Reli minggu ini adalah tentang minyak dan Suriah. Mengingat asumsi bahwa harga minyak lebih rentan terhadap penurunan antara saat ini dan akhir tahun, saran yang bijaksana adalah mengkonversi rubel liburan Tahun Baru ke dalam mata uang asing selama periode kuat ini. Lupakan indikator ekonomi, lihatlah berita dari Suriah.

Kenaikan tingkat inflasi, yang hanya di bawah 17 persen pada akhir bulan Maret, berhubungan langsung dengan melemahnya rubel pada akhir tahun lalu dan bulan Januari. Harga pangan, yang naik lebih dari 25 persen tahun-ke-tahun pada akhir kuartal pertama, berkontribusi terhadap kekurangan sanksi.

Meskipun nilai tukar rubel meningkat pada periode Februari-Mei, hanya terdapat sedikit pengaruh positif terhadap inflasi. Hal ini disebabkan oleh kenaikan tarif utilitas dan efek sanksi. Pada akhir bulan September, tingkat tahunan berada pada angka 15,7 persen dan ini merupakan faktor besar mengapa pendapatan riil yang dapat dibelanjakan dan pengeluaran rumah tangga sangat negatif.

Namun masih realistis untuk berasumsi bahwa tingkat inflasi tahunan akan mendekati target Bank Sentral sebesar 12 persen pada akhir tahun ini dan turun menjadi sekitar 7 persen sebelum musim panas mendatang. Inflasi mingguan kini telah menjadi normal seiring dengan disahkannya kenaikan tarif dan sumber-sumber pangan baru yang disetujui telah membantu memoderasi harga. Efek dasar (base effect) mulai berlaku pada bulan Januari dan hal ini akan memungkinkan penurunan secara cepat pada tingkat tahunan pada kuartal pertama.

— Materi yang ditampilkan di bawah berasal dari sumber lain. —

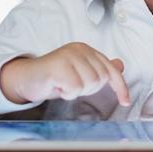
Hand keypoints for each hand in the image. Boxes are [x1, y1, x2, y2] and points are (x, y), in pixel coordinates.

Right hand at [0, 42, 130, 105]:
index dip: (120, 87)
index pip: (111, 70)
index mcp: (87, 50)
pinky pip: (74, 88)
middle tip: (70, 85)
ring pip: (88, 84)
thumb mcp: (79, 72)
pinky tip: (56, 86)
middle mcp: (79, 49)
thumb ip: (98, 68)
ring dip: (75, 91)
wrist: (26, 79)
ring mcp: (68, 55)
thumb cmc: (54, 78)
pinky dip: (66, 93)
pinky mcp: (57, 65)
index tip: (126, 101)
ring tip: (63, 84)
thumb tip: (120, 65)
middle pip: (100, 80)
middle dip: (86, 89)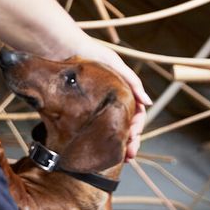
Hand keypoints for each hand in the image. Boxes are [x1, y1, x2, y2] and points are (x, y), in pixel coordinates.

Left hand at [70, 40, 150, 160]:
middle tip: (129, 156)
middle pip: (126, 126)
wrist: (61, 49)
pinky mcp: (82, 111)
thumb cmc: (90, 53)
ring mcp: (97, 107)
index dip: (137, 128)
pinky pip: (94, 130)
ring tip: (119, 159)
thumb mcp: (114, 64)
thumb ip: (132, 82)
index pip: (137, 114)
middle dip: (131, 142)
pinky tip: (100, 151)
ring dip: (118, 145)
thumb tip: (148, 103)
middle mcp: (112, 101)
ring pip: (112, 131)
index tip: (133, 138)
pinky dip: (100, 142)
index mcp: (123, 91)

Jadi apa pengaruhnya terhadap suku bunga dan biaya pembayaran utang? Tepat sebelum pengumuman referendum di Krimea pada awal Maret tahun lalu, suku bunga acuan Bank Sentral adalah 5,5 persen. Angka tersebut telah meningkat menjadi 11,5 persen sebelum kenaikan tingkat darurat menjadi 17 persen pada 16 Desember. Hal ini berarti bahwa individu, rumah tangga dan perusahaan dari semua ukuran, terutama yang berada dalam kategori kecil dan menengah, telah membayar lebih banyak utang selama 18 bulan terakhir. Hal ini membebani pengeluaran lainnya dan berkontribusi pada penurunan perekonomian.

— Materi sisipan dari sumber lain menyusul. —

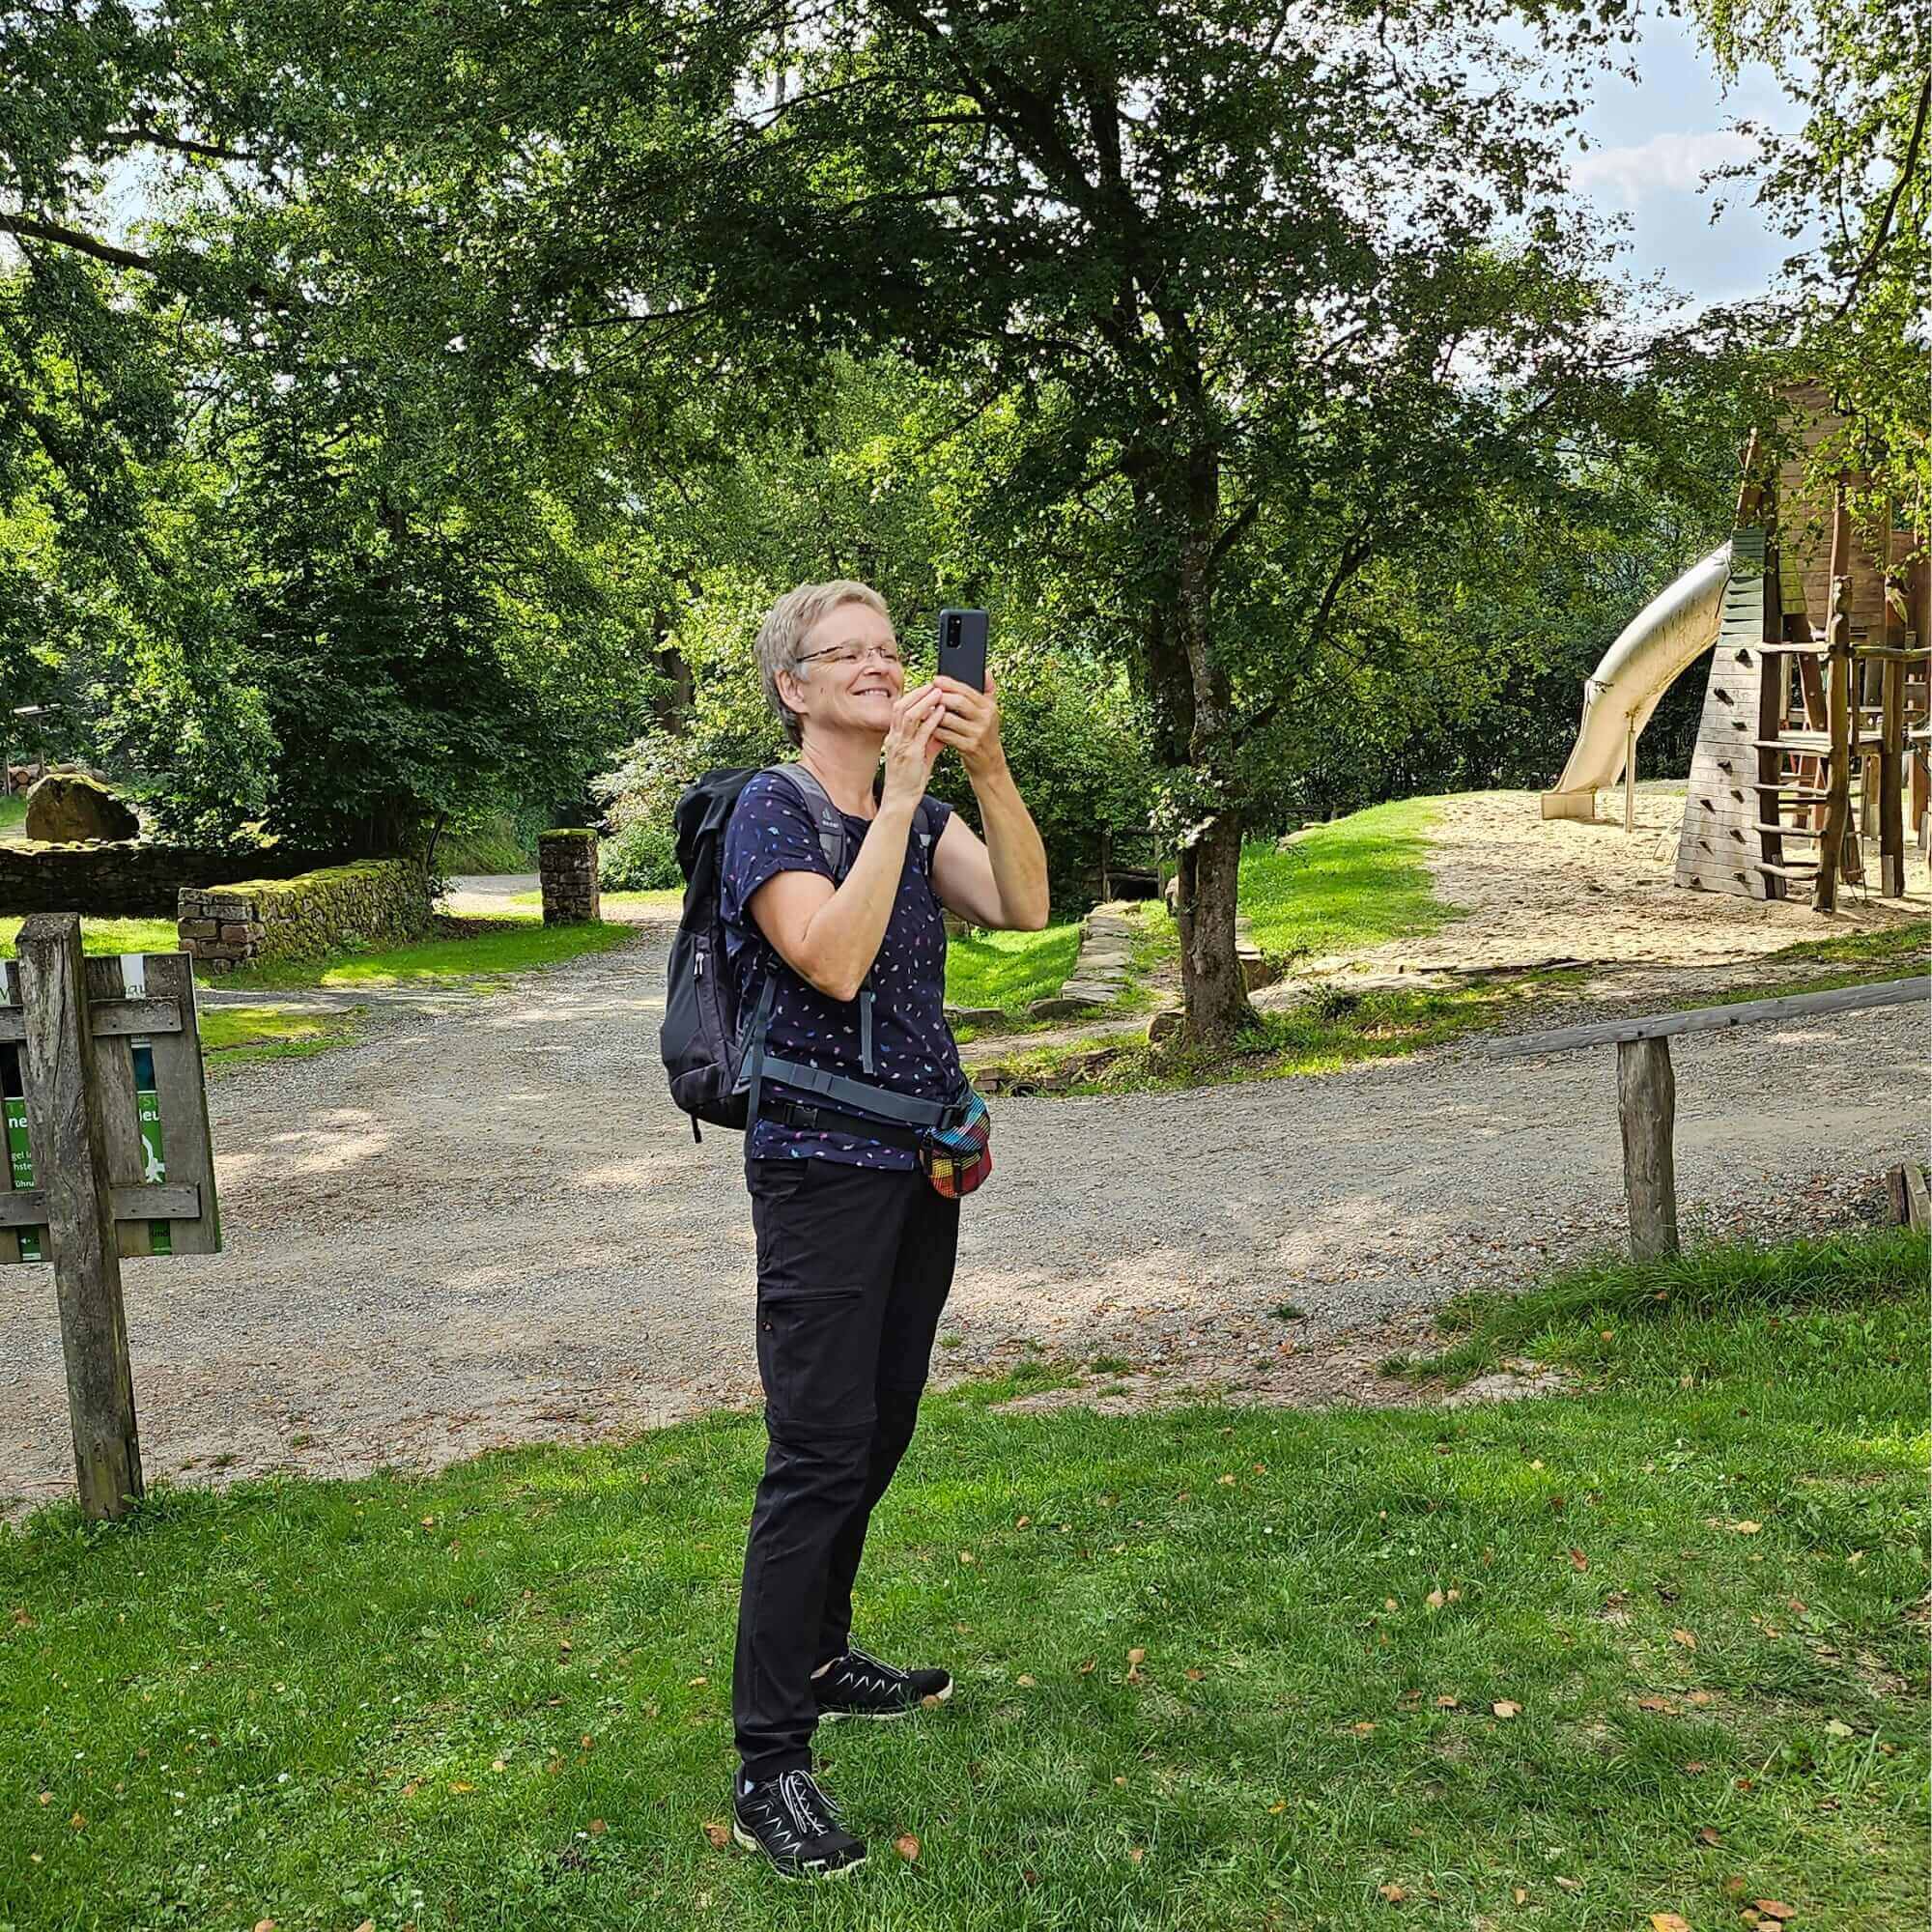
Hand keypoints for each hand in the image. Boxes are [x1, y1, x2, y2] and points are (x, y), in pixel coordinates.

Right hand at [880, 682, 946, 809]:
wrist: (900, 800)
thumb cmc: (909, 780)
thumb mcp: (919, 756)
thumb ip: (929, 740)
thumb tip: (942, 727)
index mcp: (894, 737)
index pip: (899, 709)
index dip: (912, 696)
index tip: (927, 688)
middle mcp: (894, 738)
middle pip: (901, 706)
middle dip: (918, 693)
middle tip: (934, 684)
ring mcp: (901, 746)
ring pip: (909, 715)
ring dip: (925, 701)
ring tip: (938, 692)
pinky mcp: (911, 755)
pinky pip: (921, 732)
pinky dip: (931, 719)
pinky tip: (941, 711)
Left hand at [932, 672, 1005, 779]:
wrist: (989, 763)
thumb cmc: (984, 733)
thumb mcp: (990, 712)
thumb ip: (988, 691)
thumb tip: (985, 671)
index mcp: (989, 707)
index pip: (967, 690)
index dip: (949, 683)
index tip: (935, 680)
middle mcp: (986, 719)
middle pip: (959, 702)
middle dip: (940, 697)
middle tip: (926, 695)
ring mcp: (977, 734)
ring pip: (949, 719)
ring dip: (934, 715)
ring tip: (923, 711)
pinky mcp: (969, 747)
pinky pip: (946, 735)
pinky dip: (935, 730)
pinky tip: (927, 727)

Tahun ini, Bank Sentral menghapus kenaikan darurat pada bulan Desember dalam serangkaian penurunan suku bunga dan suku bunga acuan saat ini berada pada angka 11 persen. Namun mengatasi kenaikan suku bunga pada tahun 2014 masih harus menunggu. Bank Sentral telah menegaskan bahwa mereka tidak siap untuk melakukan pemotongan tambahan sampai tingkat inflasi turun menjadi 12 atau 11 persen.

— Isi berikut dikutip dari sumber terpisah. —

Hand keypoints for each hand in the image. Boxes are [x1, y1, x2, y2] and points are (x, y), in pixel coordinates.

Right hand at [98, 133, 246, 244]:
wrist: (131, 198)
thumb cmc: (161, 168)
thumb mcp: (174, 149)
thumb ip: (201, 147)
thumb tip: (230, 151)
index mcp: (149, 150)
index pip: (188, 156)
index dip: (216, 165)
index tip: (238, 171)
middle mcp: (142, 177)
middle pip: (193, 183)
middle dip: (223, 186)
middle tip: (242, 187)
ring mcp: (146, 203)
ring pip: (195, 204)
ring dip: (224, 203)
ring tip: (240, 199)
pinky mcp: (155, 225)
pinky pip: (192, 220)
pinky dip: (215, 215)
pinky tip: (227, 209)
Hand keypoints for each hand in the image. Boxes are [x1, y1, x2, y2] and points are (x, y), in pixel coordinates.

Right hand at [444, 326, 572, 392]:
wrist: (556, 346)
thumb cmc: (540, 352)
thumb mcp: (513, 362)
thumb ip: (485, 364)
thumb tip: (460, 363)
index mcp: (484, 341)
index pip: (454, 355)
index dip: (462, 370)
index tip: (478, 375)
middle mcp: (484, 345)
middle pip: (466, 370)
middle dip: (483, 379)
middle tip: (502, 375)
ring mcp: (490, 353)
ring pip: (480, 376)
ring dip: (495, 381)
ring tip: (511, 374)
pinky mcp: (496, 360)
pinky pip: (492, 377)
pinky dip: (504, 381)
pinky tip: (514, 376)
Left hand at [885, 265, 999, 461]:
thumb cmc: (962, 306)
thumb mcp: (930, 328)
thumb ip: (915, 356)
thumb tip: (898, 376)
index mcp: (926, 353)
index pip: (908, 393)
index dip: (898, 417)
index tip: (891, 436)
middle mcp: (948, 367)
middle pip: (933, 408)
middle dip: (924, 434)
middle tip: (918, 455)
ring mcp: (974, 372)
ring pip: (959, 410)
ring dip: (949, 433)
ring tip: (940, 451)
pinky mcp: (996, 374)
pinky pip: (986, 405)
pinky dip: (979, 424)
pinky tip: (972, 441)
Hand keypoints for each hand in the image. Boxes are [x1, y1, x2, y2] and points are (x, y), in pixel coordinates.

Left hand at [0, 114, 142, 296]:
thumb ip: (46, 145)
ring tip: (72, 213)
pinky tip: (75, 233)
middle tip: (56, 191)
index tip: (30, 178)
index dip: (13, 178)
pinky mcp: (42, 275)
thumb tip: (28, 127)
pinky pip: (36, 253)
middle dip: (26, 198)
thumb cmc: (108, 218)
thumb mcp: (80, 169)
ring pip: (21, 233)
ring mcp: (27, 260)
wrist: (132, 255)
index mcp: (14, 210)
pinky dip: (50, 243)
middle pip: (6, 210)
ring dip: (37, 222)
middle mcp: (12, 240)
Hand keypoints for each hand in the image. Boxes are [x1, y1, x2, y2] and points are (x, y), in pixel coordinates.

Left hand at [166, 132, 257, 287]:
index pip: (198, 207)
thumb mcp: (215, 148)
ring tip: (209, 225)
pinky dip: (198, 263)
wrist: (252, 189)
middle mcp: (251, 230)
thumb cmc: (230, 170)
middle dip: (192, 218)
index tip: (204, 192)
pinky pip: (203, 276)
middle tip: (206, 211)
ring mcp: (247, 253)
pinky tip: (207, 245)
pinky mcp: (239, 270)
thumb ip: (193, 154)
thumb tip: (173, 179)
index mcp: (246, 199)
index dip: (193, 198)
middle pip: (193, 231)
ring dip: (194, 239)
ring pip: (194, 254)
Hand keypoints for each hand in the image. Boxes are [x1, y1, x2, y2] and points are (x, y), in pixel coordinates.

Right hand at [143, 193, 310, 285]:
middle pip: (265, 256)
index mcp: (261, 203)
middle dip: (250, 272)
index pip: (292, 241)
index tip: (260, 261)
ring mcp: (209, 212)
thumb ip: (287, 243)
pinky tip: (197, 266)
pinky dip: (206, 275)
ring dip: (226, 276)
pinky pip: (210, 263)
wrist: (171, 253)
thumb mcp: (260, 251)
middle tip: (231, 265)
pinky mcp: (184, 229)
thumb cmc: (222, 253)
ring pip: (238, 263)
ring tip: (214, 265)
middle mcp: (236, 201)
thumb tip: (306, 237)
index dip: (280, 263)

Ini berarti mengawasi nilai tukar rubel, harga minyak, dan konsekuensi dari tindakan Rusia di Suriah atau produksi minyak serpih AS. Hanya dengan begitu Anda akan tahu apakah lebih baik membayar liburan ke luar negeri lebih awal atau menunggu. Ternyata Lenin benar.

Chris Weafer adalah mitra senior Macro Advisory, sebuah perusahaan konsultan yang memberikan nasihat kepada perusahaan dan investor internasional yang beroperasi di Rusia dan di seluruh kawasan Eurasia.